Survey: housing prices show improvement
A new survey says the Cincinnati-Middletown area's property values should not decrease significantly over next 2 years.
Tuesday, July 01, 2008
MIDDLETOWN — The local housing market's risk of continuing its downward spiral in value may be improving, according to a recent survey.
PMI Mortgage Insurance Co., the primary U.S. subsidiary of The PMI Group, Inc., today released its Summer 2008 U.S. Market Risk Index, which ranks the nation's 50 largest metropolitan statistical areas according to the likelihood that home prices will be lower in the next two years.
According to the survey, the Cincinnati-Middletown area has a less than 1 percent chance of seeing lower housing prices in the future.
The highest risk of future price declines remains in Riverside-San Bernardino-Ontario, Calif., followed by Fort Lauderdale-Pompano Beach-Deerfield Beach, Fla., and West Palm Beach-Boca Raton-Boynton Beach, Fla.
Other areas with the low risk of price declines included Fort Worth-Arlington, Tex., Dallas-Plano-Irving, Tex., and Pittsburgh, Penn., each at less than a 1 percent chance.
The region can count itself lucky as the majority of the country has a greater than 50 percent chance of seeing lower housing prices in two years, according to the survey.
"Compared with a year earlier, there has been a significant increase in the number of existing single-family homes for sale relative to the number of buyers, even beyond the normal increase in the spring home sales season.
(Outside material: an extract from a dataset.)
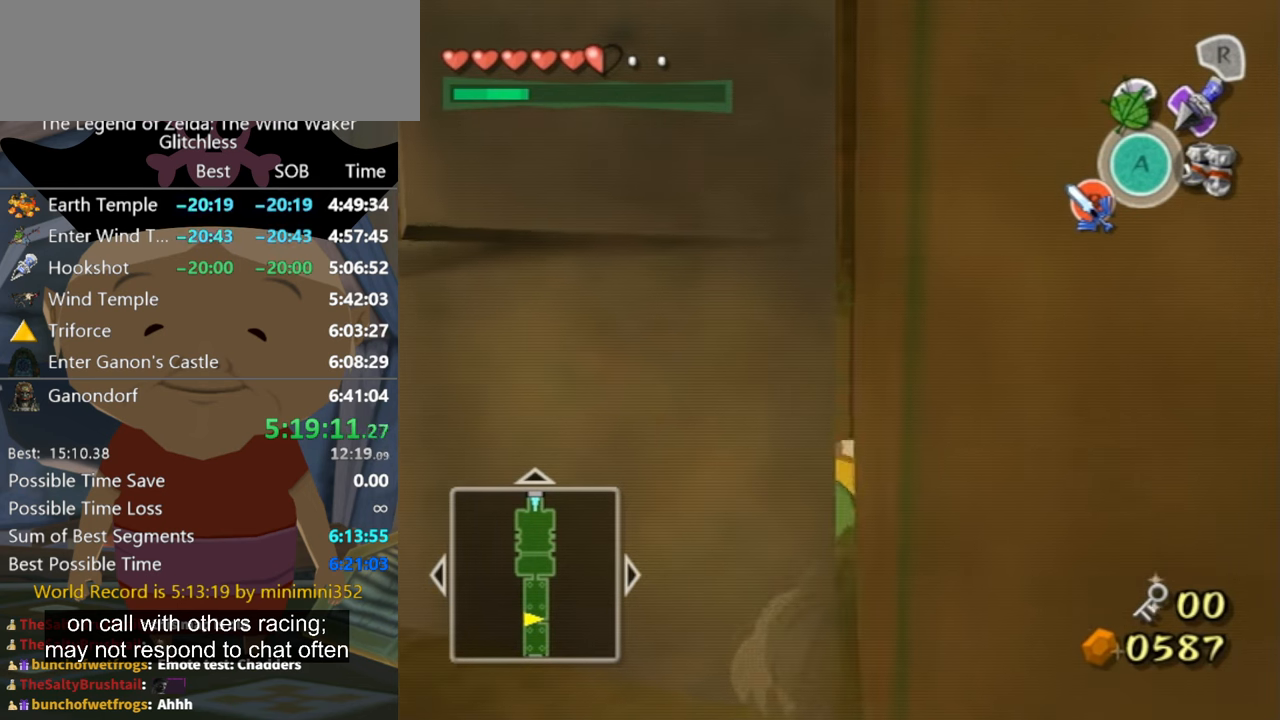
{"buttons": ["A"], "left_stick": "up", "right_stick": "center", "events": [[200, "left_stick", "up-left"], [367, "left_stick", "up"], [433, "A", "down"]]}
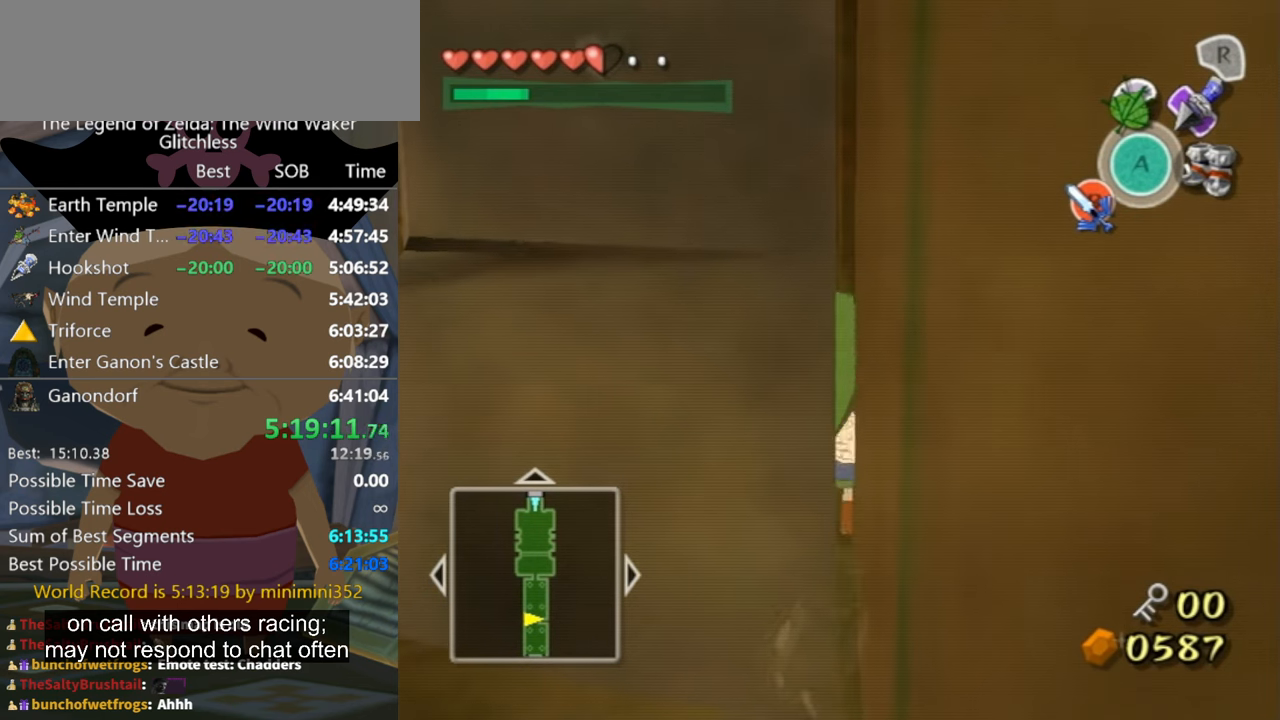
{"buttons": [], "left_stick": "up", "right_stick": "center", "events": [[33, "A", "up"], [233, "left_stick", "up-left"], [400, "left_stick", "up"]]}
April's ratio is the highest since 1985," said David Berson, PMI's chief economist and strategist. "Given the magnitude of the inventory overhang, we expect national home price declines to continue into at least 2009."
Risk scores were determined by an estimated percentage risk that home prices will be lower in two years. The Summer 2008 Risk Index is based on first-quarter Office of Federal Housing Enterprise Oversight data, PMI officials said.
In addition to housing prices, housing affordability continued to improve during the first quarter, according to PMI's proprietary Affordability Index, which measures how affordable homes are today in a given area relative to a baseline of 1995. An Affordability Index score exceeding 100 indicates that homes have become more affordable while a score below 100 means they are less affordable. Across the nation, 69.3 percent of the nation's 381 MSAs showed increased affordability, while 30.7 percent of all MSAs experienced declines in affordability.
A complete copy of the Summer 2008 PMI report for all 381 U.S. MSAs is available at www.pmi-us.com/eret.